Proposition de citation: Carolyn Heller Baird (2016). Pas si différents que cela !. La Vie économique, 25 mai.

Générations X, Y et « baby boomers »

La génération Y (on parle aussi des milléniaux) comprend les personnes nées entre 1980 et 1996 ; l’étude IBM ne tient compte que des volées 1980 à 1993. La génération X recouvre les volées 1965 à 1979 et les « baby boomers » celles de 1954 à 1964.

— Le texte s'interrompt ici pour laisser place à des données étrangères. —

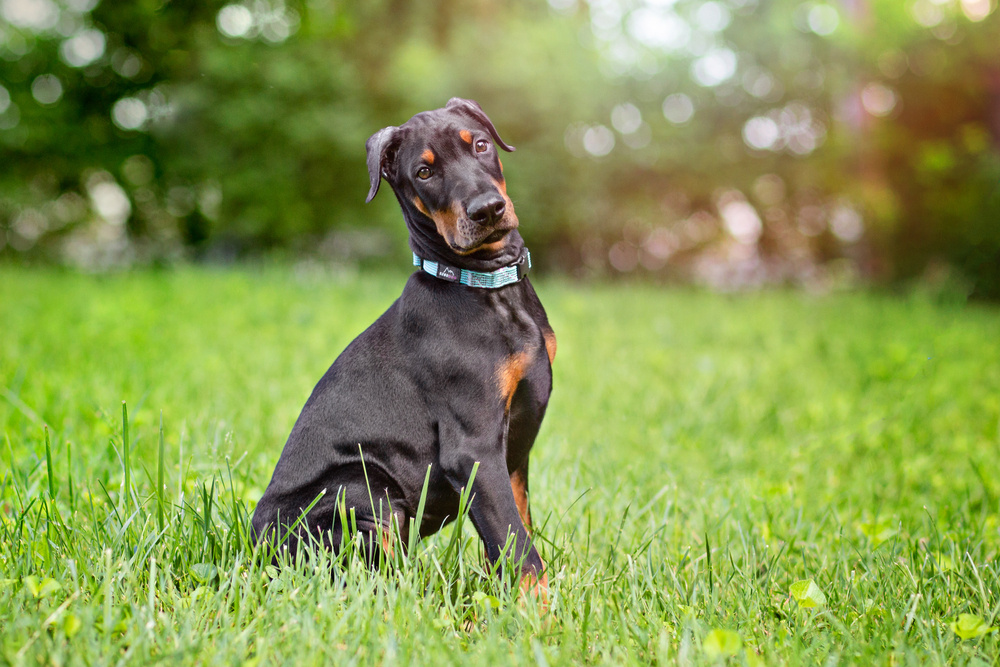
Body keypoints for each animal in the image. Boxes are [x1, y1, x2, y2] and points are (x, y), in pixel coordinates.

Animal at [252, 99, 556, 600]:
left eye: (481, 144)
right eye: (424, 172)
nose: (488, 210)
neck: (485, 285)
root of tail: (253, 551)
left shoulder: (514, 453)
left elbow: (515, 528)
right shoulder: (473, 446)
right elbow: (519, 548)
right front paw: (539, 613)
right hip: (362, 490)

Cinq mythes concernant la génération Y

  1. Les Y ont d’autres objectifs et attentes professionnelles que les actifs des générations précédentes.
  2. Les Y veulent être loués en permanence et sont d’avis que tous les membres de leur équipe devraient être distingués pour leurs prestations.
  3. Les Y sont des accros du numérique. Ils veulent tout expédier en ligne et utiliser collectivement l’informatique.
  4. Contrairement à leurs collègues plus âgés, les Y sont incapables de prendre des décisions sans avoir recueilli auparavant l’avis de tous leurs collègues.
  5. Les Y ont plutôt tendance à changer d’employeur s’ils estiment ne pas pouvoir se réaliser dans le poste qu’ils occupent.